The nation’s unpaid claimants include Jorge Moreira, a New York lawyer who argued on behalf of Argentina that sovereign immunity protected it from TIG’s claims.
In a suit against the Argentine government, Moreira claimed Argentina stopped paying him in 2002. Both sides agreed to binding arbitration, in which Moreira won a $286,000 award in 2005.
While the arbitration was proceeding, the government filed a criminal complaint against him in Argentina, alleging he had engaged in fraudulent billing practices, Moreira said. He won and the government appealed, twice, unsuccessfully.

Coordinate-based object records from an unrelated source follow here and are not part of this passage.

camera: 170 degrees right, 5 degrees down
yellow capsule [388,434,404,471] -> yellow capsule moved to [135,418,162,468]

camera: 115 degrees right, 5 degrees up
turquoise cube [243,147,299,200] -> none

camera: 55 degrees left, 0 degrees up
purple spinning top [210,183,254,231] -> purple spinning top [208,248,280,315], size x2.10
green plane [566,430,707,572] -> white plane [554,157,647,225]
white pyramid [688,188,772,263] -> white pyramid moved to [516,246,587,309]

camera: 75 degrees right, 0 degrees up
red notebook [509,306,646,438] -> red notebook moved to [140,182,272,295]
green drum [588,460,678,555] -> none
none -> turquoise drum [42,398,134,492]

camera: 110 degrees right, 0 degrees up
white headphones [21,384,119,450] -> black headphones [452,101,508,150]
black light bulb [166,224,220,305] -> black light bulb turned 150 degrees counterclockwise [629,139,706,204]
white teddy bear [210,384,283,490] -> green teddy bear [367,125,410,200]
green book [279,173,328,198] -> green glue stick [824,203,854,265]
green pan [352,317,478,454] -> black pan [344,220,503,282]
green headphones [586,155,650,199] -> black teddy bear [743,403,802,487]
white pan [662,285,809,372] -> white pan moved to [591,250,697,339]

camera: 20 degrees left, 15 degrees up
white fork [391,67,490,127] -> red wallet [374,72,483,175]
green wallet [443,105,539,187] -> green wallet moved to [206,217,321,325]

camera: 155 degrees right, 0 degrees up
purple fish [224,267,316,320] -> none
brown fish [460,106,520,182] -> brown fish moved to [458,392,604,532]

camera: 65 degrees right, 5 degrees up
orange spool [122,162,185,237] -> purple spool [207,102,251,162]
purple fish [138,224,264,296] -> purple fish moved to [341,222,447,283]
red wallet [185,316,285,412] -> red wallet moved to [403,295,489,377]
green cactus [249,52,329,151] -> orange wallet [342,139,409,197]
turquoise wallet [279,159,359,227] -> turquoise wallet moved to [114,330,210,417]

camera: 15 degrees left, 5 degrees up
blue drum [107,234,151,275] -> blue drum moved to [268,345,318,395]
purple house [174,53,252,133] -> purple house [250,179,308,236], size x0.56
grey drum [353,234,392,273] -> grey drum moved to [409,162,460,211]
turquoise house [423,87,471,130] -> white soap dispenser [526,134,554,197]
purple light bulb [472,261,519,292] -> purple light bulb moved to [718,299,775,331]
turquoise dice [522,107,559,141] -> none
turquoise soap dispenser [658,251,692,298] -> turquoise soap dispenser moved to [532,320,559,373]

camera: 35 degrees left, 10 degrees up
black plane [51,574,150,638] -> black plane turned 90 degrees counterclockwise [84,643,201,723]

Moreira sued for malicious prosecution in federal court in New York in 2010, seeking reimbursement of the costs of defending himself and related business losses, compensation for his emotional distress and punitive damages.
A judge in New York dismissed Moreira’s case in 2012. The grounds: sovereign immunity. Moreira said in a phone interview that Argentina still owes him legal fees.
“Argentina is not paying anybody,” Moreira said.
The TIG cases are International Insurance Co. v. Caja National de Ahorro y Seguro, 00-cv-02189, 00-cv-06703, U.S. District Court, Northern District of Illinois (Chicago).
The NML case is NML Capital Ltd. v. Republic of Argentina, 08-cv-06978, U.S. District Court, Southern District of New York (Manhattan).